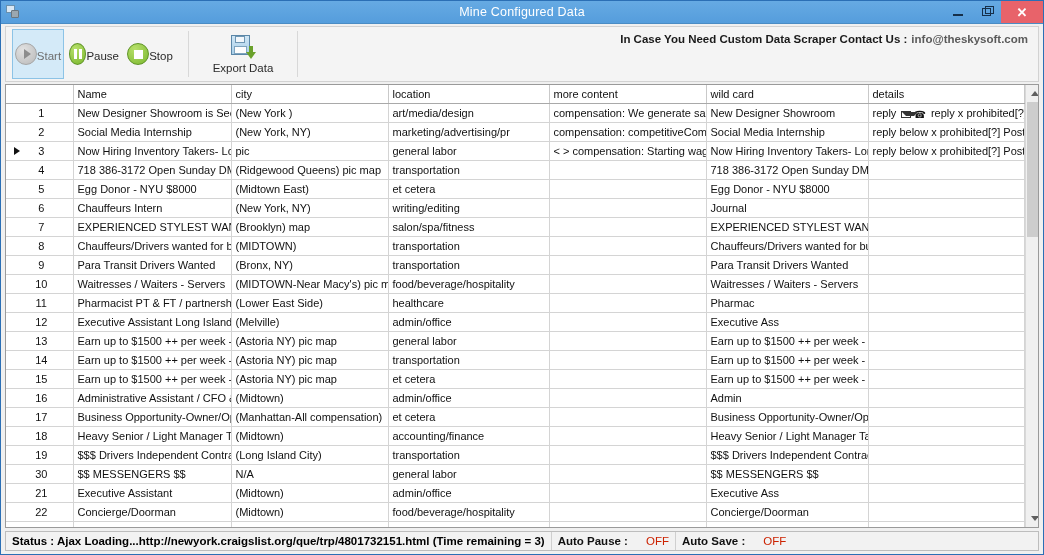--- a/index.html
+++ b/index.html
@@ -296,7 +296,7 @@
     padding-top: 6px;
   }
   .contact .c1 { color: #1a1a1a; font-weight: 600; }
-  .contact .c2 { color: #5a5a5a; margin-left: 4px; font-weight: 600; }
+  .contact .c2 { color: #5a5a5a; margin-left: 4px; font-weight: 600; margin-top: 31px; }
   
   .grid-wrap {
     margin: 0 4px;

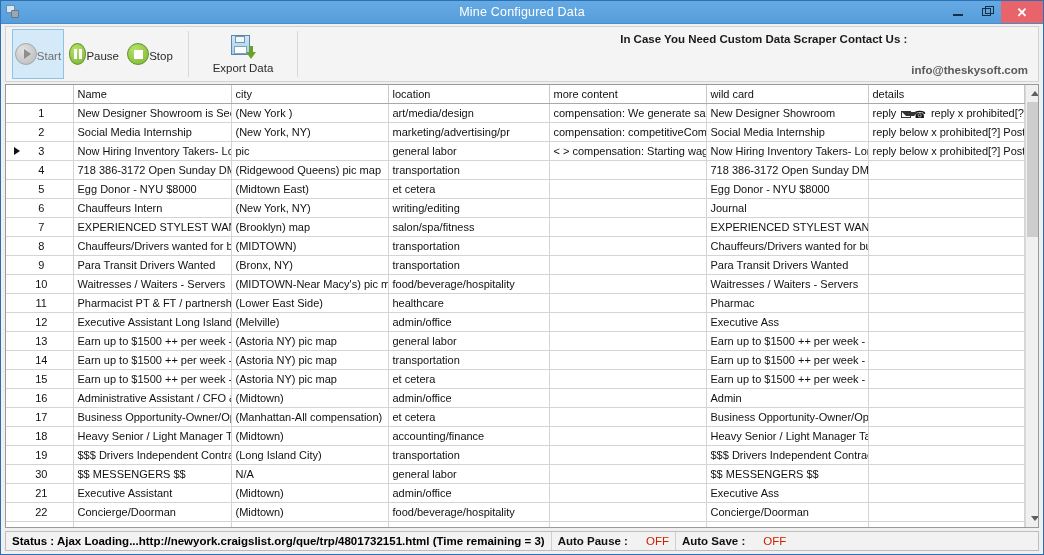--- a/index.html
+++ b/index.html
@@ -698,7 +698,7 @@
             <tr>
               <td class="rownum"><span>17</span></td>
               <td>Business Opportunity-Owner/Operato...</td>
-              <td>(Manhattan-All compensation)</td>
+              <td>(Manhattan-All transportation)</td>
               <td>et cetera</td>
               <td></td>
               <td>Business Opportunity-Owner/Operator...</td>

------

• Instructions for the task:
Find the word "Business" in the records and pull out each line that has it.

• Response to the task:
               <td>Business Opportunity-Owner/Operato...</td>
               <td>Business Opportunity-Owner/Operator...</td>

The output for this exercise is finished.